Retype, exactly and completely, the listing that comes next, skipping its images.

→ **DATA FOR REVIEW**:
--

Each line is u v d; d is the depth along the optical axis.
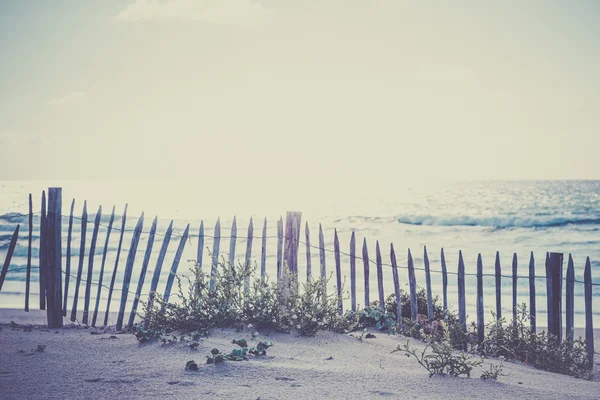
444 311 8.77
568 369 7.69
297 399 4.77
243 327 7.55
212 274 8.19
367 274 9.07
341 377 5.52
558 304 8.33
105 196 84.62
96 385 5.04
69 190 97.56
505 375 6.20
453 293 18.95
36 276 22.25
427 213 56.28
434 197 78.06
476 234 39.78
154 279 8.72
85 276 21.69
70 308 13.94
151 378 5.26
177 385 5.05
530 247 33.62
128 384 5.07
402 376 5.71
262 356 6.21
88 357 6.09
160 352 6.28
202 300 7.75
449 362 5.92
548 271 8.40
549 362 7.85
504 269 25.27
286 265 8.23
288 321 7.61
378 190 92.25
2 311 12.79
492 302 16.55
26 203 71.06
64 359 5.98
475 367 6.77
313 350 6.80
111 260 26.11
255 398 4.75
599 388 6.11
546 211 57.31
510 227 41.81
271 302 7.74
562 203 65.06
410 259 8.84
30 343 6.86
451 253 31.50
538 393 5.38
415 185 103.62
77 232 36.56
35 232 35.72
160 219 49.03
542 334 8.24
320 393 4.98
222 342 6.76
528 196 76.06
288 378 5.38
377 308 9.03
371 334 8.12
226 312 7.59
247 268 8.16
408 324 8.77
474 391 5.30
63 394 4.77
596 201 66.31
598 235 37.59
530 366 7.85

--

→ **EXERCISE RESPONSE**:
Each line is u v d; d is the depth along the optical axis.
444 311 8.77
568 369 7.69
297 399 4.77
243 327 7.55
212 274 8.19
367 274 9.07
341 377 5.52
558 304 8.33
105 196 84.62
96 385 5.04
69 190 97.56
505 375 6.20
453 293 18.95
36 276 22.25
427 213 56.28
434 197 78.06
476 234 39.78
154 279 8.72
85 276 21.69
70 308 13.94
151 378 5.26
177 385 5.05
530 247 33.62
128 384 5.07
402 376 5.71
262 356 6.21
88 357 6.09
160 352 6.28
202 300 7.75
449 362 5.92
548 271 8.40
549 362 7.85
504 269 25.27
286 265 8.23
288 321 7.61
378 190 92.25
2 311 12.79
492 302 16.55
26 203 71.06
64 359 5.98
475 367 6.77
313 350 6.80
111 260 26.11
255 398 4.75
599 388 6.11
546 211 57.31
510 227 41.81
271 302 7.74
562 203 65.06
410 259 8.84
30 343 6.86
451 253 31.50
538 393 5.38
415 185 103.62
77 232 36.56
35 232 35.72
160 219 49.03
542 334 8.24
320 393 4.98
222 342 6.76
528 196 76.06
288 378 5.38
377 308 9.03
371 334 8.12
226 312 7.59
247 268 8.16
408 324 8.77
474 391 5.30
63 394 4.77
596 201 66.31
598 235 37.59
530 366 7.85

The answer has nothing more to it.